The Company clung onto us with force and fraud, denigrating our faith and trampling on our freedoms with trumped-up charges [Inconsistency theme: Falsehood. It's generally agreed York was selling rum illegally. 5 Points]. It took a living martyr to their self-professed abolitionist cause--the same one we fight for today in sincerity [Inconsistency theme: Hypocrisy. Jubileean authorities condoned slavery among interior chiefs until well into the 1880s. 10 points.]--to force them to see us as thinking beings, not mere passive children. United with our true brothers from across the seas [Inconsistency theme: Centering of self (Jubilee) in historical narrative. Haiti and Jubilee were ultimately very different societies, and only became diplomatically intertwined after independence. 5 points.] we began to prosper, not just as a British lapdog [Inconsistency theme: Falsehood. Jubilee remained a British anti-slaving and trading station until around a decade after this speech. 5 points.] but as a nation in our own right, one that married the best traditions of two worlds, and served as a refuge for those caught between them.

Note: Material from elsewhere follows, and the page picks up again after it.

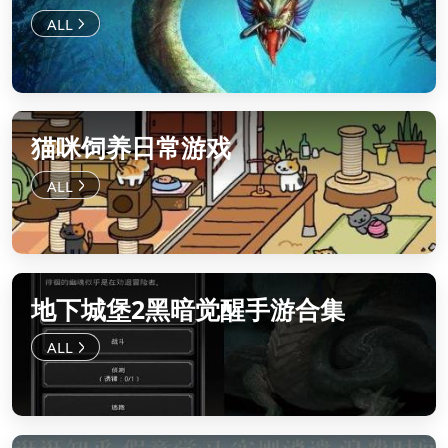
猫咪饲养日常游戏
地下城堡2黑暗觉醒手游合集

Seeking to free our enslaved brothers [Inconsistency theme: Overidealistic gloss. The establishment of the Slave Roads was useful as a way to obtain greater numbers of civilised citizenry for interior colonisation. 5 points.] we extended, again and again, safe passage to our shores for the enslaved. From the first settlements established by Cuffey [Inconsistency theme: Overidealistic gloss. Cuffey was engaged in similar practices to the Sierra Leone Company, exporting freed black populations from the Americas. 10 points.], these arrivals have enriched our soil, bringing with them talent, wisdom, and a great and sincere faith [Inconsistency theme: Falsehood. Turnerite Methodism's effects on Jubliee have been, while major, mixed. 5 points.], one that shows clearly our own ordination by divine providence [Inconsistency theme: Religious explanation for world events, Centering of self (enslaved peoples) in historical narrative. 15 points.] as a second Mosaic army, one with one holy mission. One which you shall set out on today.
Today, we draw the sword of righteousness. [Inconsistency theme: Inaccuracy. No actual swords were used during the First Caroline War. 5 points.] Today, we wipe away the tear from the eye of the slave. [Inconsistency theme: Overoptimistic gloss. Living standards for Carolinans did not significantly improve until several years after the war was over. 5 points.] Today, we begin a final victory over the barbarous and inhuman practice of slavery. [Inconsistency theme: Overoptimistic gloss. Subsequent Caroline, Georgian, and Virginia Wars continued for the next few decades. 5 points.] The struggle will be hard, arduous, beyond any foe you have fought before, but it must be a struggle. As Turner put it, such is our luck, such we are called to see, and let it come rough or smooth, we must surely bare it.
Now, go! To bring Jubilee to Georgia! [Inconsistency theme: None. They did.]